We are still at the reserve delineation stage for shale. So the predictions based on proven reserves are premature and provide an early peak point and too high a price estimate. While a doubling of resource from here is not a geological probability since the geological survey is close to complete and has had little onshore expansion that I am aware of the last decade, a double of proven reserves over the next decade in shale is very likely, as only 10% of the resource has been delineated to the point of a drilling plan by specific operators, vs. 25% in Russia, 20% in Iran 33% in Saudi. Just by changing the proven reserve definition up from 5 year's planned production to 10 years, as industry is pressing the FASB to allow, would more than double it. 

Argentine shale is not yet incorporated completely into resource estimates for the country, but the geological formation is potentially more than double the size of the Permian as the shale is reported as 250 ft thick vs. 170 for the Permian, and covers perhaps double the area. Instead of wondering where the substantial increase in international rig counts earlier in 2019 was coming from I looked it up and it is from Europe. I guess because of the weaker Euro or Krone FX rates making oil drilling in Europe more attractive. 

https://stockcharts.com/freecharts/gallery.html?$BRENT:$nokUSD

Rig counts

https://bakerhughesrigcount.gcs-web.com/intl-rig-count?c=79687&p=irol-rigcountsintl

Another issue is that of recoveries we should expect as some new techniques apparently will increase those potentially to 20% in some lithographies, but perhaps not in others. Jury is still out. If it is closer to 20% than to historical 5% or current reported 7-8% then the reserves will grow dramatically. 

Then comes the issue of lowering drill and frac costs. Some are claiming $600/ft or even lower with thin water and lower sand loadings of finer sand (100 mesh), using waste NG to power equipment, and using water from the wells themselves and drill guide technology. To the degree this is true, the cost side would allow production at even lower prices even with the existing debt load and bad lease costs. AR are talking $5M all in on a 10k ft well. Don't know if that will be possible elsewhere. But a useful benchmark as to the bottom end of cost levels.  

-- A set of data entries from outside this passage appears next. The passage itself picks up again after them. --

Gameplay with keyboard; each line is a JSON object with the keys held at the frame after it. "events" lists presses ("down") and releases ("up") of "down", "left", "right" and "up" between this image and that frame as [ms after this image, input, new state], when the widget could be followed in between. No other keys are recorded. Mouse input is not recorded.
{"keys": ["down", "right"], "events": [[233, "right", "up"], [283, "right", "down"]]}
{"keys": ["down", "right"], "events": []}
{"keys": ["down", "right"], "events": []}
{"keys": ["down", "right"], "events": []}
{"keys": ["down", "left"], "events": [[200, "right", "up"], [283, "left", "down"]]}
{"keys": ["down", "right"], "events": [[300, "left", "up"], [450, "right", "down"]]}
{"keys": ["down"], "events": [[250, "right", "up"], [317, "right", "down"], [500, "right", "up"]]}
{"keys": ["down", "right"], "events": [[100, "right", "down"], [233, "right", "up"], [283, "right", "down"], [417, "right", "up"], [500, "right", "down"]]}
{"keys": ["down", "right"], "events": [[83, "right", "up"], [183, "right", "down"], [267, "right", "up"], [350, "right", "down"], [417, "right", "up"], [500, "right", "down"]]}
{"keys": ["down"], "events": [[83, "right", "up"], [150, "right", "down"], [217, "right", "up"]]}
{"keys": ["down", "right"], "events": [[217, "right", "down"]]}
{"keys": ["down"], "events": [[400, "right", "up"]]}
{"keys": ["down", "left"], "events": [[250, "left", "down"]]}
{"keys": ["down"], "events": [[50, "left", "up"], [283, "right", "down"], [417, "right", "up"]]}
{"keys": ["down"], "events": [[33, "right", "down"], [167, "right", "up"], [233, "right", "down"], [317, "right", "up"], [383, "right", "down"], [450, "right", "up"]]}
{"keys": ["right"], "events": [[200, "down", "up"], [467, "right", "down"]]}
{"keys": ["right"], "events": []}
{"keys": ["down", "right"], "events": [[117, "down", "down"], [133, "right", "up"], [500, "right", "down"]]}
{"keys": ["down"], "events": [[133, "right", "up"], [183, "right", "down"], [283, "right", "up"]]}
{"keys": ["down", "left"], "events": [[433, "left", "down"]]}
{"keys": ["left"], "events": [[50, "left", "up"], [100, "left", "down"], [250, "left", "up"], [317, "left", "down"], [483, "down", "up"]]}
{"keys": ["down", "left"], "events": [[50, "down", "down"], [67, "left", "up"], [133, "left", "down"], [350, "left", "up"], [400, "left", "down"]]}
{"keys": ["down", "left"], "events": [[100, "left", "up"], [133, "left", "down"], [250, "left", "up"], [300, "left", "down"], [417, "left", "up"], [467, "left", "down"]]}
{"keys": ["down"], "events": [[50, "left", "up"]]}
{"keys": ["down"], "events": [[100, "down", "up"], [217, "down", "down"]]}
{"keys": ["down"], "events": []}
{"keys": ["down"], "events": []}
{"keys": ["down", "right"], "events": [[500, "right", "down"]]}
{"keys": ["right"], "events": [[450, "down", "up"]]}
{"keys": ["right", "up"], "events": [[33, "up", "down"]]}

Finally, the accounting from PWC of the stats of shale drills shows no difference between the different tier wells. Not clear whether that is because of initial misclassification or because first run output is pretty much the same for tier 2 and 3 wells, so we would only see the difference in future refracs. Seems outlandish, but those are the stats so far.  If the stats hold, then there is no real high grading possible and no reason to expect a fall in well recoveries over time. 

So I don't see how a sharp oil spike happens and sticks for any substantial length of time. 

The argument for a cash cost breakeven at well below $50 is likely going to be correct soon enough in the rather near future. So for companies with renegotiated leases and less debt, the operation out of cash flow may still provide growing production despite financial markets being closed to energy production funding for quite a while now. 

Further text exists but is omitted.